Last-modified: 2012-03-19 (月) 19:42:02

イレニカスの最初の日記 (MISC9I)

このような文が後世に残るのは恥ずべきことなのだろうが、書くことで考えを整理しなければ、この呪われた頭から溢れ出てしまうだろう。

スペルホールドは今や私の手中にある。痺れから回復すると、手早く抵抗を排除した。微々たるものであった。監督官のワネフは私の魔法に予定外の反応を示し、好都合にも心を失したようだ。その呪文が何だったのかは思い出せないが…おそらくサルダネッセラーの寺院で耳にしたものか何かであろう。…今となってはどうでも良いことだ。

私の病は確実に進んでおり、「故郷」についての記憶もほとんど残っていない。家族らしき顔が思い浮かぶが、名前が思い出せず、夢に見る感情も色褪せてしまっている。母なる自然の胸にずっと抱かれていたかのように思えることもあるが、これも滅多にない。若きエルフの力と怒りがみなぎりつつも、精神だけが老いてしまったようで、腹立たしく思える。

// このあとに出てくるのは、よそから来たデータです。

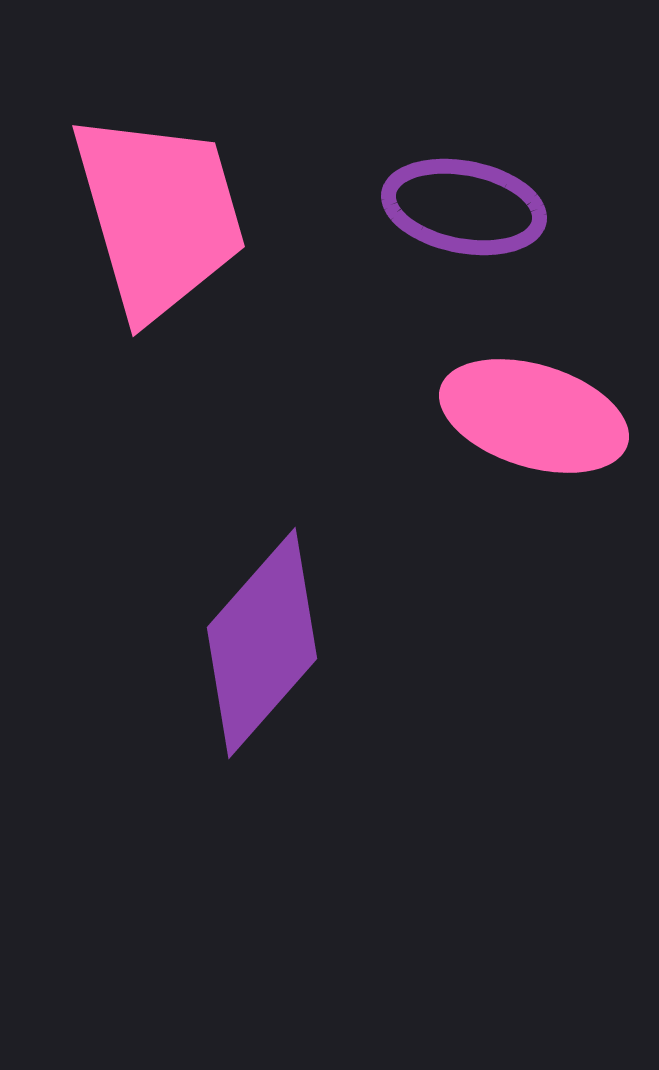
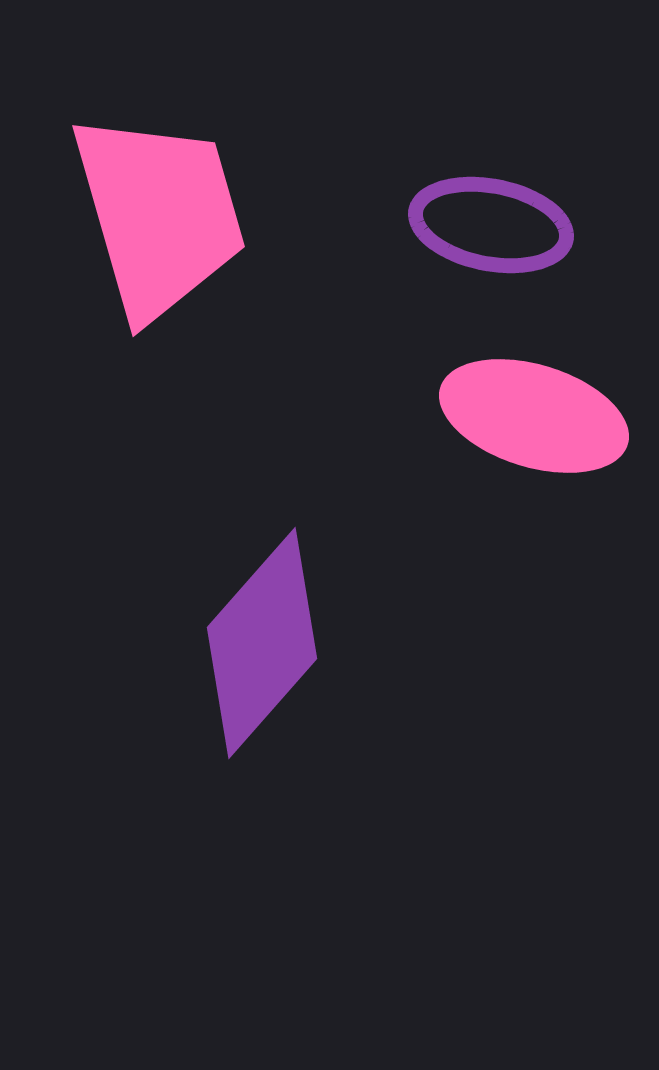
purple ellipse: moved 27 px right, 18 px down
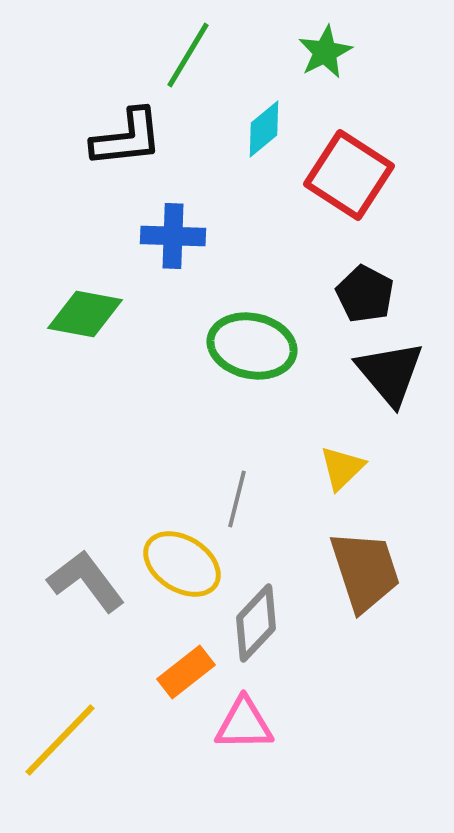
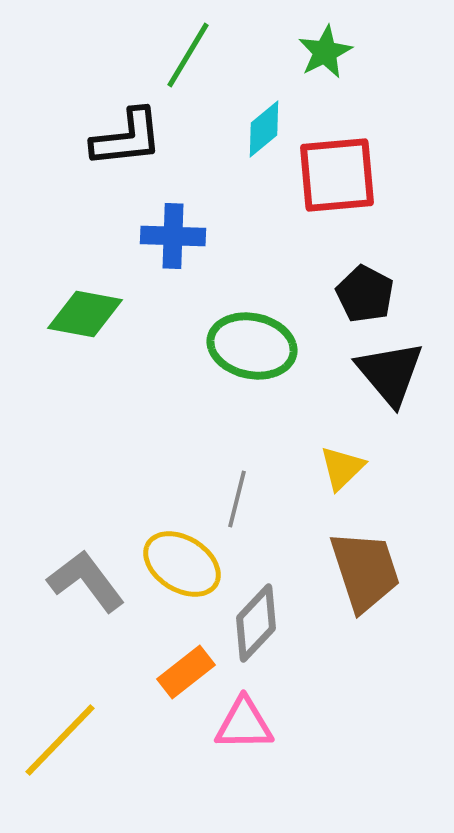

ボーディは今の私よりもよく呪いに耐えていたが、彼女の方が精神が堅固であり、ましてやアンデッドだったのだ。彼女は今や-それが死の呪いを食い止められなかったにもかかわらず-ヴァンパイアであることに陶酔しきっている。死ぬべき運命を受け止め、それ故の緊迫感に酔いしれていたが、今の彼女は混乱しているようだ。イモエンの魂によって回復した今も、その欲するものは明白で、単純とすら言える。欲に溺れつつも、怪物と化してしまったことをエルフとしての自分が軽蔑しているのだ。

「妹」を哀れに思うところなのだろうが、心をよぎるのは爆発的な怒りでしかない。エレシームの手によって感情を失い、人間-か何か、低俗な蛆虫のごとき低俗な心しか、私には残されていないのだ。この体たらくに甘んじたままでいるものか。

スペルホールドにはなかなか利用価値がありそうだ。原始的ながら、ここではかなりの間、囚人を使って実験を繰り返していたようだ。器材を私の手で改良し、儀式の準備は既に終わらせてある。イモエンはもはや用済みだが、おとりとしてならまだ役立つこともあろう。遅かれ早かれ、<CHARNAME>がここに現れるはずだ。

ボーディは私が頼んだ以上に多くのアサシン共を送り届けてくれた。前もって何人かは処分したが、勿体のない話だ。彼女も半ば、意図的にそうしたのであろう。余った者を地下の迷宮内に放ち、狩りを楽しんでいたからだ。あの貪欲さと、アンデッドにもかかわらず非常に「活き活き」としている様には目を見張るものがある。イモエンの魂の為せるところなのだろうか。じきに、私にもわかるであろう。早く来い、<CHARNAME>。